Ahead of what could be worse figures for April as fallout from the Cyprus situation begins to bite, Markit's Flash eurozone composite Purchasing Managers' Index, seen as a reliable economic growth indicator for the bloc, fell more than expected to 46.5 in March from 47.9 in February.
The figures will fuel concerns that austerity measures imposed by Brussels that force eurozone countries to cut their debts will prolong the recession. In contrast, manufacturing in the US and China improved, which will be important for overall global growth.
"The sharp decline in the flash composite PMI in March pours cold water on hopes of an imminent end to the eurozone recession," said Martin van Vliet, economist at ING.
"If the situation surrounding Cyprus spirals out of control, the onset of recovery might well be delayed."
French businesses had their worst month in four years, likely pushing the eurozone's second-biggest economy into recession.
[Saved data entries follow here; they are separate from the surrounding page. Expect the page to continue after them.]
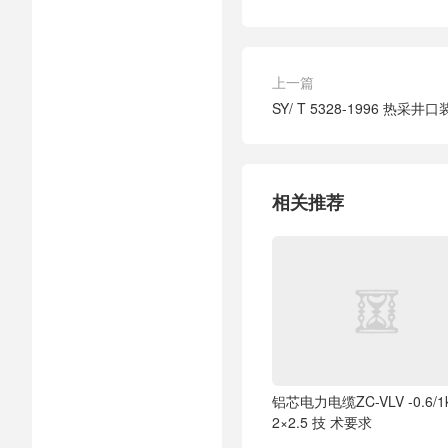
上一篇
SY/ T 5328-1996 热采井
相关推荐
铝芯电力电缆ZC-VLV -0.6/1
2×2.5 技 术要求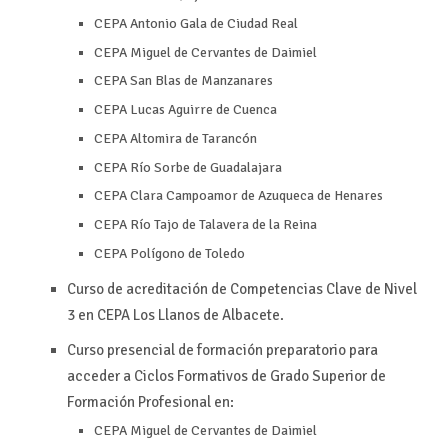
CEPA Antonio Gala de Ciudad Real
CEPA Miguel de Cervantes de Daimiel
CEPA San Blas de Manzanares
CEPA Lucas Aguirre de Cuenca
CEPA Altomira de Tarancón
CEPA Río Sorbe de Guadalajara
CEPA Clara Campoamor de Azuqueca de Henares
CEPA Río Tajo de Talavera de la Reina
CEPA Polígono de Toledo
Curso de acreditación de Competencias Clave de Nivel
3 en CEPA Los Llanos de Albacete.
Curso presencial de formación preparatorio para
acceder a Ciclos Formativos de Grado Superior de
Formación Profesional en:
CEPA Miguel de Cervantes de Daimiel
Germany also showed signs of fatigue.
Markit's Flash US Manufacturing Purchasing Managers Index rose to 54.9 this month from 54.3, and the pace of hiring in the sector increased.
A separate Philadelphia Federal Reserve Bank report showed factory activity in the mid-Atlantic region grew in March.
"With manufacturing a reliable bellwether of the rest of the economy, gross domestic product will have risen at a much improved rate" over the first three months of 2013, said Chris Williamson, chief economist at Markit.
The US economy grew at 0.1% in the fourth quarter of 2012, but economists are forecasting first-quarter growth of about 2%.
Another hopeful sign for the US: sales of existing homes hit a three-year high in February and prices rose.
In China, factories increased their output after a holiday dip, suggesting solid, if not spectacular, first-quarter growth in the world's second biggest economy.
The HSBC China PMI for March rose to 51.7 from 50.4, but remained below a two-year high reached at the start of the year.